— Кто здесь? — спросила леди.

— Пип, мэм.

— Пип?

— Мальчик от мистера Памблчука, мэм. Я пришел… играть.

— Подойди ко мне, дай на тебя посмотреть. Подойди ближе.

Вот тут-то, стоя перед ней и стараясь не встречаться с ней глазами, я и разглядел подробно все, что ее окружало, и заметил, что часы ее остановились и показывают без двадцати девять, и большие часы в углу комнаты тоже стоят и тоже показывают без двадцати девять.

— Посмотри на меня, — сказала мисс Хэвишем. — Ты не боишься женщины, которая за все время, что ты живешь на свете, ни разу не видала солнца?

Каюсь, я не побоялся отягчить свою совесть явной ложью, заключавшейся в слове «нет».

— Ты знаешь, что у меня здесь? — спросила она, приложив сначала одну, потом другую руку к левой стороне груди.

— Да, мэм (я невольно вспомнил моего каторжника и его приятеля).

— Что это у меня?

— Сердце.

— Разбитое!

Она выговорила это слово горячо, настойчиво, с загадочной, точно горделивой улыбкой. Еще некоторое время она держала руки у груди, а потом опустила, словно они были очень тяжелые.

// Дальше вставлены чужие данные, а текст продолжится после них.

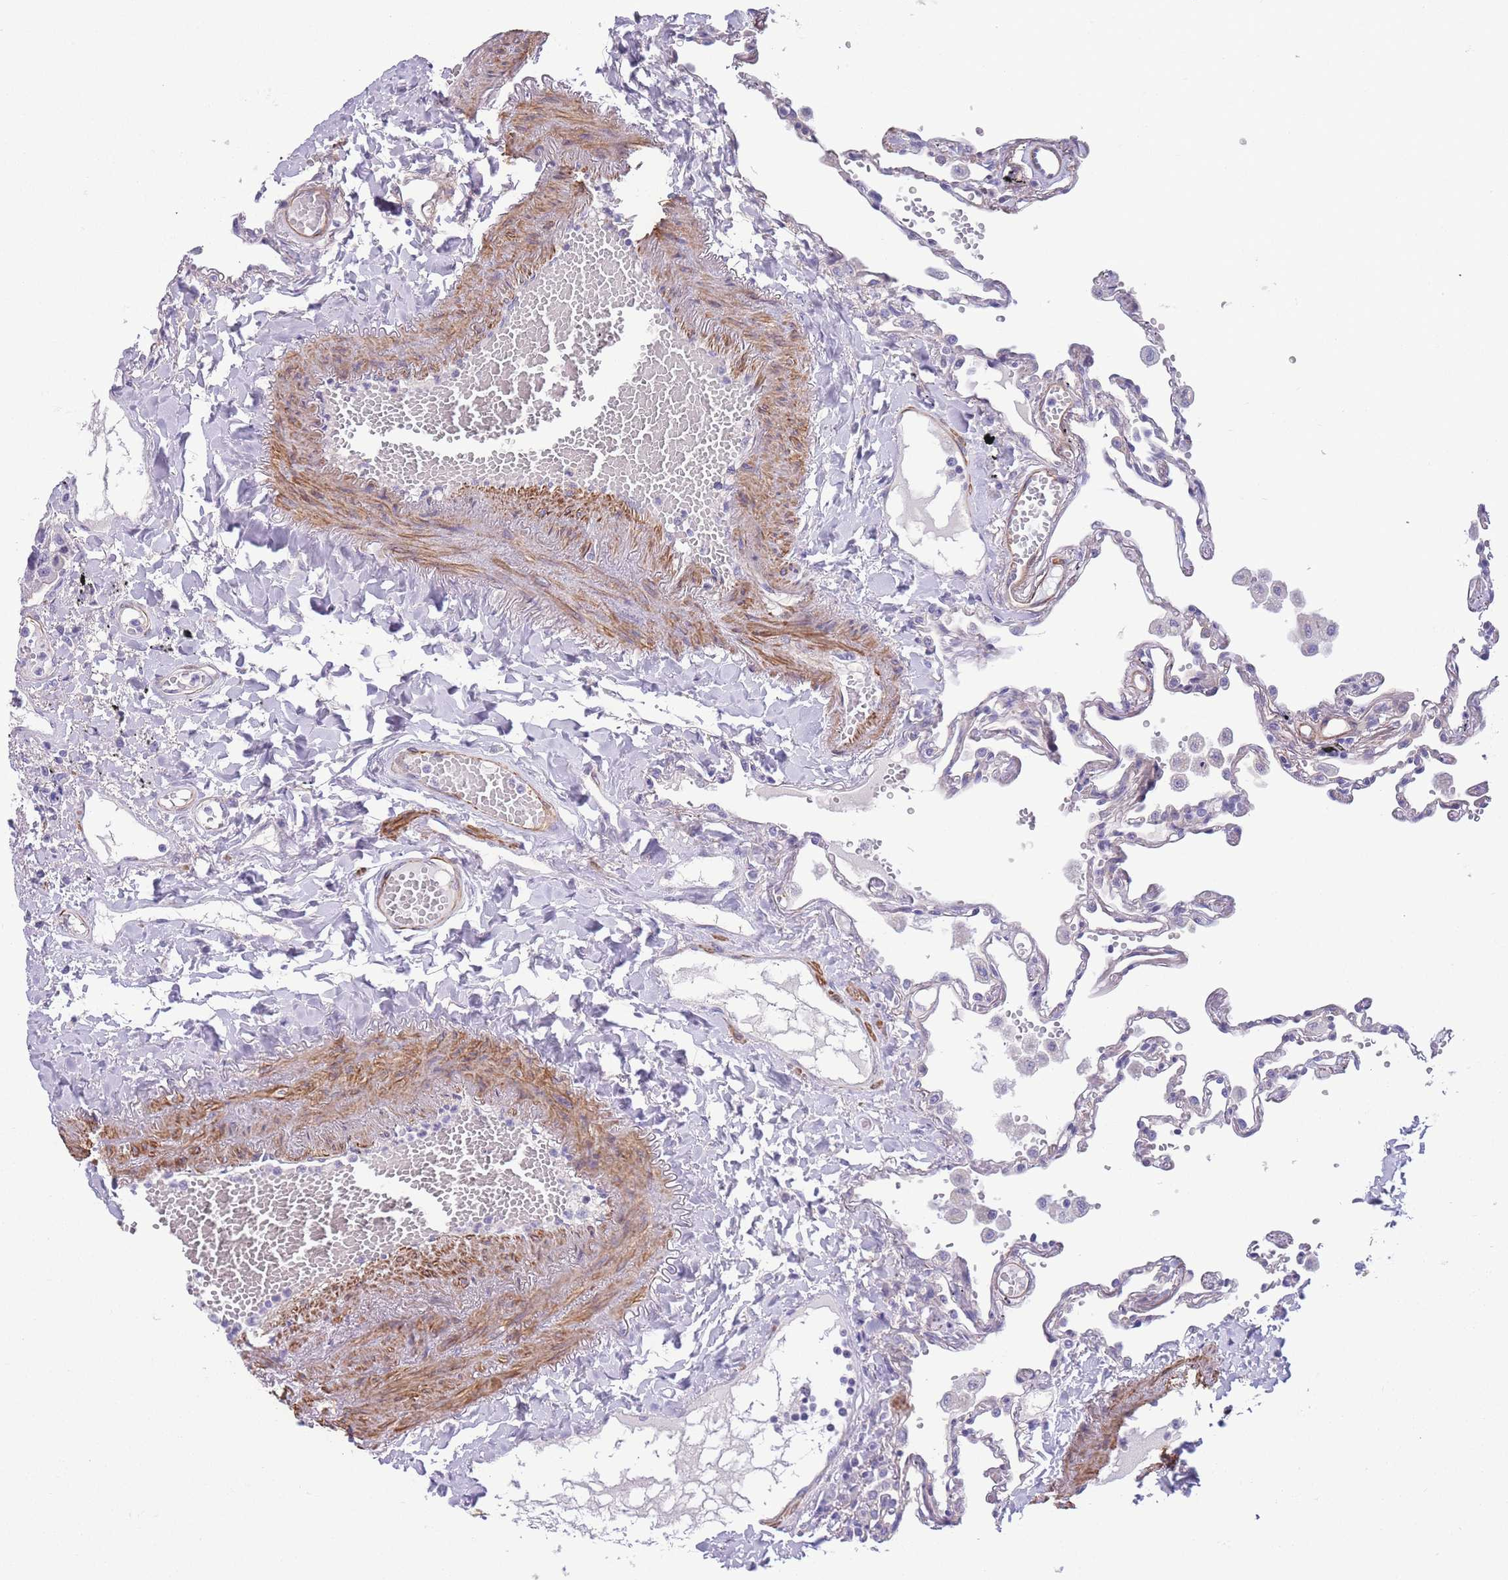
{"staining": {"intensity": "negative", "quantity": "none", "location": "none"}, "tissue": "lung", "cell_type": "Alveolar cells", "image_type": "normal", "snomed": [{"axis": "morphology", "description": "Normal tissue, NOS"}, {"axis": "topography", "description": "Lung"}], "caption": "IHC histopathology image of unremarkable lung: human lung stained with DAB (3,3'-diaminobenzidine) exhibits no significant protein staining in alveolar cells.", "gene": "FAM124A", "patient": {"sex": "female", "age": 67}}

— Я устала, — сказала мисс Хэвишем. — Я хочу развлечься, а взрослые люди мне опостылели. Играй!

Мне кажется, даже самые заядлые спорщики среди моих читателей вынуждены будут согласиться, что при данных обстоятельствах она не могла потребовать от бедного мальчугана ничего более трудного.

— У меня бывают болезненные прихоти, — продолжала она, — и сейчас у меня такая прихоть: хочу смотреть, как играют. Ну же! — Она нетерпеливо пошевелила пальцами правой руки. — Играй, играй, играй!

Я так хорошо помнил угрозу сестры «показать мне», что на мгновение меня обуяла безумная мысль — пуститься вскачь по комнате, изображая собою лошадку мистера Памблчука. Но я тут же почувствовал, что у меня ничего не выйдет, и продолжал стоять неподвижно, глядя на мисс Хэвишем, которая, видимо, заподозрила меня в своеволии, потому что спросила, после того как мы вдоволь насмотрелись друг на друга:

— Ты, может быть, бука и упрямец?

— Нет, мэм. Мне вас очень жалко, и мне очень жалко, что я сейчас не могу играть. Если вы на меня пожалуетесь, мне попадет от сестры, так что я не стал бы отказываться, если б мог. Но здесь все для меня так ново, и все такое странное и красивое… и печальное…

Я замолчал, чувствуя, что могу сболтнуть или уже сболтнул лишнее, и мы опять долго смотрели друг на друга.

Прежде чем снова заговорить, она отвела от меня глаза и поглядела на свой наряд, на туалетный стол и наконец на свое отражение в зеркале.

— Так ново для него, — пробормотала она, — так старо для меня; так странно для него, так привычно для меня; так печально для нас обоих! Позови Эстеллу.

Она по-прежнему смотрела в зеркало, и я, думая, что она все еще разговаривает сама с собой, не двинулся с места.

— Позови Эстеллу, — повторила она, сверкнув на меня глазами. — Это ведь ты можешь сделать. Выйди за дверь и позови Эстеллу.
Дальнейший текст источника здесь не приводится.